DATA SHOWN>
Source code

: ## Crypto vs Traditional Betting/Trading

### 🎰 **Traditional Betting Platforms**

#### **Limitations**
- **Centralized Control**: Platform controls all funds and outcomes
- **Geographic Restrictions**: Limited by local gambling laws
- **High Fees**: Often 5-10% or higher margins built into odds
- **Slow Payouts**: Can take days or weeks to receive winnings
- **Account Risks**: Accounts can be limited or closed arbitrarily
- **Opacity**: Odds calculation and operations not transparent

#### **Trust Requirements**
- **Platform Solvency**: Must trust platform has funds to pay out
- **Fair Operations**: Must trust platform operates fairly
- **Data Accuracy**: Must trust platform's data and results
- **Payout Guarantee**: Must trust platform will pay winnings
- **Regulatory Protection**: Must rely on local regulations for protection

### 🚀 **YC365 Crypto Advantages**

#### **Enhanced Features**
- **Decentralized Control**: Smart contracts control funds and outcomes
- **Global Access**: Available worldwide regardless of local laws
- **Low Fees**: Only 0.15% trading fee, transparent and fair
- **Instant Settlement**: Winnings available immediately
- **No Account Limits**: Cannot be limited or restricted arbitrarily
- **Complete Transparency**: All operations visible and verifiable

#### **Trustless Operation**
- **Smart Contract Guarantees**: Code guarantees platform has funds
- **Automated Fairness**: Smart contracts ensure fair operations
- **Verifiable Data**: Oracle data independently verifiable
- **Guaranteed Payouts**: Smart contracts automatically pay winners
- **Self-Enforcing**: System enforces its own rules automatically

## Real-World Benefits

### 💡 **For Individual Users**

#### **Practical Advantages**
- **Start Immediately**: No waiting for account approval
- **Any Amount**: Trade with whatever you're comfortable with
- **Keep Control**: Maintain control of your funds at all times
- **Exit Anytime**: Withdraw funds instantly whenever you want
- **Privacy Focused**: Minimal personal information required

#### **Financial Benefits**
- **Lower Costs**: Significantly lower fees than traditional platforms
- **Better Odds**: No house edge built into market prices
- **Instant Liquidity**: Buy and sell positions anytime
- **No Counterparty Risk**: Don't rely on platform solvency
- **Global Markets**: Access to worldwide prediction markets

AIM OF THE TASK>
Render each line of the listing above as an item in a numbered list, leaving out the blank lines.

EXPECTED ANSWER>
1. Source code
2. : ## Crypto vs Traditional Betting/Trading
3. ### 🎰 **Traditional Betting Platforms**
4. #### **Limitations**
5. - **Centralized Control**: Platform controls all funds and outcomes
6. - **Geographic Restrictions**: Limited by local gambling laws
7. - **High Fees**: Often 5-10% or higher margins built into odds
8. - **Slow Payouts**: Can take days or weeks to receive winnings
9. - **Account Risks**: Accounts can be limited or closed arbitrarily
10. - **Opacity**: Odds calculation and operations not transparent
11. #### **Trust Requirements**
12. - **Platform Solvency**: Must trust platform has funds to pay out
13. - **Fair Operations**: Must trust platform operates fairly
14. - **Data Accuracy**: Must trust platform's data and results
15. - **Payout Guarantee**: Must trust platform will pay winnings
16. - **Regulatory Protection**: Must rely on local regulations for protection
17. ### 🚀 **YC365 Crypto Advantages**
18. #### **Enhanced Features**
19. - **Decentralized Control**: Smart contracts control funds and outcomes
20. - **Global Access**: Available worldwide regardless of local laws
21. - **Low Fees**: Only 0.15% trading fee, transparent and fair
22. - **Instant Settlement**: Winnings available immediately
23. - **No Account Limits**: Cannot be limited or restricted arbitrarily
24. - **Complete Transparency**: All operations visible and verifiable
25. #### **Trustless Operation**
26. - **Smart Contract Guarantees**: Code guarantees platform has funds
27. - **Automated Fairness**: Smart contracts ensure fair operations
28. - **Verifiable Data**: Oracle data independently verifiable
29. - **Guaranteed Payouts**: Smart contracts automatically pay winners
30. - **Self-Enforcing**: System enforces its own rules automatically
31. ## Real-World Benefits
32. ### 💡 **For Individual Users**
33. #### **Practical Advantages**
34. - **Start Immediately**: No waiting for account approval
35. - **Any Amount**: Trade with whatever you're comfortable with
36. - **Keep Control**: Maintain control of your funds at all times
37. - **Exit Anytime**: Withdraw funds instantly whenever you want
38. - **Privacy Focused**: Minimal personal information required
39. #### **Financial Benefits**
40. - **Lower Costs**: Significantly lower fees than traditional platforms
41. - **Better Odds**: No house edge built into market prices
42. - **Instant Liquidity**: Buy and sell positions anytime
43. - **No Counterparty Risk**: Don't rely on platform solvency
44. - **Global Markets**: Access to worldwide prediction markets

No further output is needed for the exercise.